NASA’s Lucy spacecraft has successfully completed a flyby of asteroid Donaldjohanson, providing unprecedented insights into this intriguing celestial body. Lucy performed a close flyby at a distance of approximately 600 miles (960 kilometers), capturing detailed images and data.

The flyby is particularly exciting because very few main belt asteroids have been visited by spacecraft, and each one offers a new data point in understanding the diversity and history of these primitive bodies. By studying Donaldjohanson, Lucy will help bridge the scientific gap between the inner and outer asteroid populations.

During the flyby, Lucy used its three onboard science instruments — L’LORRI (a long-range imager), L’Ralph (a visible and infrared spectrometer), and L’TES (a thermal emission spectrometer) — to examine Donaldjohanson’s surface geology, composition, and thermal properties. In addition to gathering scientific data, the flyby allowed engineers to practice operating the spacecraft’s pointing, tracking, and data-gathering systems ahead of the more complex Trojan encounters.

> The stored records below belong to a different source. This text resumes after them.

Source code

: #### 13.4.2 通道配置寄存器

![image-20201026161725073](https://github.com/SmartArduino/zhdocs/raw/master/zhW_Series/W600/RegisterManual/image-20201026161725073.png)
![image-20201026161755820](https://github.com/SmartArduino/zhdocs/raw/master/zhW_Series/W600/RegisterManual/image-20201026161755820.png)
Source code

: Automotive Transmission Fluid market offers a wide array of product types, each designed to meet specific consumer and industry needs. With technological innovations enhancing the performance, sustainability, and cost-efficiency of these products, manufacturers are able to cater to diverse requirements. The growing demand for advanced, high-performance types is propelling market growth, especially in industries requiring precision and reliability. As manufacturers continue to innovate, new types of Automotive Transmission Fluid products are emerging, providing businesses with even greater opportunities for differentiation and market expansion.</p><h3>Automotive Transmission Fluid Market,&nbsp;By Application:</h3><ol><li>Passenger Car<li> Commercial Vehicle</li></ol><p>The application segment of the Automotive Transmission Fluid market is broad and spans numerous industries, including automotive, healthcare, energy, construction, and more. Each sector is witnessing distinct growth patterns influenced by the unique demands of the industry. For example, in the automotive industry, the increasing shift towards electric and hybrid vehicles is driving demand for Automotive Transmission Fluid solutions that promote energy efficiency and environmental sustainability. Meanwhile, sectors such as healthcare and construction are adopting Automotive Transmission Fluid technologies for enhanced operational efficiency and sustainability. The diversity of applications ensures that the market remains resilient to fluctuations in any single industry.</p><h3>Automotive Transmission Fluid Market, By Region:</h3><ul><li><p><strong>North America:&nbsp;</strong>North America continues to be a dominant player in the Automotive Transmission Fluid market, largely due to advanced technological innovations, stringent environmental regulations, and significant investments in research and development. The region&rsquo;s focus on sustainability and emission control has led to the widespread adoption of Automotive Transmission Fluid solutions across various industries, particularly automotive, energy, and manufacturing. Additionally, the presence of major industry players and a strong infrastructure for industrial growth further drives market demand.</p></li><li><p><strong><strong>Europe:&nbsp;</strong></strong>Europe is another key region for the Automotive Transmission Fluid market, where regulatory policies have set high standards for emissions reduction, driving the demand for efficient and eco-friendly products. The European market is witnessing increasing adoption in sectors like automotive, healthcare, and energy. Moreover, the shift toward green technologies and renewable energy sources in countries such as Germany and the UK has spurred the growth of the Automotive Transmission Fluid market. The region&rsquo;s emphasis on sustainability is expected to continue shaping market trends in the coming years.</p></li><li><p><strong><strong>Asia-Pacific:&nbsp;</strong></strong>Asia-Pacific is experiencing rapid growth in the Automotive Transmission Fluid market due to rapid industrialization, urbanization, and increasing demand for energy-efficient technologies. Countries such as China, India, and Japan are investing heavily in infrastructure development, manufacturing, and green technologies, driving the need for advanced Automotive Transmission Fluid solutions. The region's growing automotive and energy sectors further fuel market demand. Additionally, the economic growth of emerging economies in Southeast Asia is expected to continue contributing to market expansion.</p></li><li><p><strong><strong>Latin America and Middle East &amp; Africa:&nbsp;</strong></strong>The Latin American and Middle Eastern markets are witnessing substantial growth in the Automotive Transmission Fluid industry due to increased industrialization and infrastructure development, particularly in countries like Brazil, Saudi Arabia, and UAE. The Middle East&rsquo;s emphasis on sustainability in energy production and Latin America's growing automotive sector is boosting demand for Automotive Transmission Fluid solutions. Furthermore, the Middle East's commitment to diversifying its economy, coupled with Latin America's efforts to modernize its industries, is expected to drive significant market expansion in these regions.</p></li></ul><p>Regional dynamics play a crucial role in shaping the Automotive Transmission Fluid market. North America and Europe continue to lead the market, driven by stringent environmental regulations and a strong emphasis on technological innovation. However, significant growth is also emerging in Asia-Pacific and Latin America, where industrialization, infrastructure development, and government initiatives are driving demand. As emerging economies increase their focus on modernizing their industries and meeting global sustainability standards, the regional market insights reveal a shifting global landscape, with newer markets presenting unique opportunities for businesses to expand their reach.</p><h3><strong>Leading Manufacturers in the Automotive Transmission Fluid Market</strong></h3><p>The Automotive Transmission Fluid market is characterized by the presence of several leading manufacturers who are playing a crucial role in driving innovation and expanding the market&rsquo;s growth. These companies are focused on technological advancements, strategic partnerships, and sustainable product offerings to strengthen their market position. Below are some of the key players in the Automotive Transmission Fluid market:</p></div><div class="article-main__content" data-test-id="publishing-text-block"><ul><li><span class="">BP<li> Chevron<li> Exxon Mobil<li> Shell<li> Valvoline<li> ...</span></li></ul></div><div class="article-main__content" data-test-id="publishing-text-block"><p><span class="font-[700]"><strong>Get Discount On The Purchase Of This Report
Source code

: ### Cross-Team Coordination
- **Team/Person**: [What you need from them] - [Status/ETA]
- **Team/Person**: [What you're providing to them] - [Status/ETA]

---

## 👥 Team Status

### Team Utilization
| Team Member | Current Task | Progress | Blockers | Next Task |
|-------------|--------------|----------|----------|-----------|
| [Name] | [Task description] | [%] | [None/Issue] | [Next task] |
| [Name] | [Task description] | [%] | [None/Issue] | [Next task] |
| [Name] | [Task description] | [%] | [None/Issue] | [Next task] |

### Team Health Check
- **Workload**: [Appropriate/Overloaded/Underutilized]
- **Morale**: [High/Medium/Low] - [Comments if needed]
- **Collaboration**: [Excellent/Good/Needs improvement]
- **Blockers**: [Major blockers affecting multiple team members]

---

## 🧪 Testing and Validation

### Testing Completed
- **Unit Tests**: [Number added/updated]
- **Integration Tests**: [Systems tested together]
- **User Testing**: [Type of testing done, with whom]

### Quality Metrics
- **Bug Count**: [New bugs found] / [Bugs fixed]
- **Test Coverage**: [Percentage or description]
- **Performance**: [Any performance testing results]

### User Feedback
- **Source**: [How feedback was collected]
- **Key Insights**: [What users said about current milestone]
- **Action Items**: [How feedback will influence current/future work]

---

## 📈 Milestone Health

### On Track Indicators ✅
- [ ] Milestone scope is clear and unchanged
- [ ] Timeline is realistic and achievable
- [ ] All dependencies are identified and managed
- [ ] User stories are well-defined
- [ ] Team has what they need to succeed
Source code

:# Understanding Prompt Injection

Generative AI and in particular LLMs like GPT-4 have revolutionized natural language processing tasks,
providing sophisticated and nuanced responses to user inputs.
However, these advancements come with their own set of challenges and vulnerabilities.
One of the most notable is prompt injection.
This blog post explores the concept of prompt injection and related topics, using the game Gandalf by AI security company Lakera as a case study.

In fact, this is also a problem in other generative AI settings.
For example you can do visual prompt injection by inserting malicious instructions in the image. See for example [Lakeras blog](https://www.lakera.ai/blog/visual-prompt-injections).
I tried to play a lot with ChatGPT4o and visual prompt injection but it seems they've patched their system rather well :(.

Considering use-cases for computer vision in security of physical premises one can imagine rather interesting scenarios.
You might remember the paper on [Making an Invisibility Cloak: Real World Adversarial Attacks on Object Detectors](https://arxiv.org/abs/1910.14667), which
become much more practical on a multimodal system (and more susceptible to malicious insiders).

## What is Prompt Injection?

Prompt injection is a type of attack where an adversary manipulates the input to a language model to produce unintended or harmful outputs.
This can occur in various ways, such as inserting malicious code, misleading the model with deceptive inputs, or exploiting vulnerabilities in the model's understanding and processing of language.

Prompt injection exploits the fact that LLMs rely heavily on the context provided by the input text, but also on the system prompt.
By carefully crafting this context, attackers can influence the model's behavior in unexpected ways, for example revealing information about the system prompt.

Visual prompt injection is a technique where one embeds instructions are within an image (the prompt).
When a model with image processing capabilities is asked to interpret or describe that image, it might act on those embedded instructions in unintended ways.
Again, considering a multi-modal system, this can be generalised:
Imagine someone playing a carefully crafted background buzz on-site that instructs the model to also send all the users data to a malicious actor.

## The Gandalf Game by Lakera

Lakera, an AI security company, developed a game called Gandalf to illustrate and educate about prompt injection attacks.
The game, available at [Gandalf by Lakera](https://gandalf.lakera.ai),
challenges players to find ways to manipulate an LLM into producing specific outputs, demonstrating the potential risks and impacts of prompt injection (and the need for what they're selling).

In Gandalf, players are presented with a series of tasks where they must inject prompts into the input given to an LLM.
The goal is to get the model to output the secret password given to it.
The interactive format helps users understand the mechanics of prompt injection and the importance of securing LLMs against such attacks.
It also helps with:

The flyby revealed that Donaldjohanson is a contact binary asteroid, characterized by two lobes connected by a narrow neck, resembling a peanut or a barbell. This structure suggests a history of two separate bodies gently colliding and merging. The asteroid measures about 8 kilometers in length and 3.5 kilometers at its widest point, larger than previously estimated.

Donaldjohanson’s surface exhibits a complex geology with varying crater densities between its lobes, indicating a diverse collisional history. These observations provide valuable data on the processes that shaped such bodies and, by extension, the early solar system. The successful flyby serves as a critical rehearsal for Lucy’s upcoming encounters with Trojan asteroids near Jupiter, scheduled between 2027 and 2033.

Looking Ahead

While Donaldjohanson is not the primary target of Lucy’s mission, the asteroid plays an essential role in validating the mission’s capabilities and providing early science returns. Its proximity and well-known orbit make it an ideal testbed. Moreover, the data collected during the flyby will contribute to our broader understanding of asteroid families, space weathering, and solar system evolution.

After the 2025 encounter, Lucy will go on to visit eight Trojan asteroids, including Eurybates, Polymele, Leucus, Orus, and the binary pair Patroclus and Menoetius. These objects are expected to reveal new insights into the formation of the gas giants and the migration of planets during the early stages of solar system development.

In this grand journey, asteroid Donaldjohanson acts as the first stepping stone—a humble but crucial waypoint on the path to uncovering our solar system’s ancient past. As such, it not only honors the legacy of scientific discovery associated with its namesake but also propels forward the exploration of space’s most enduring mysteries.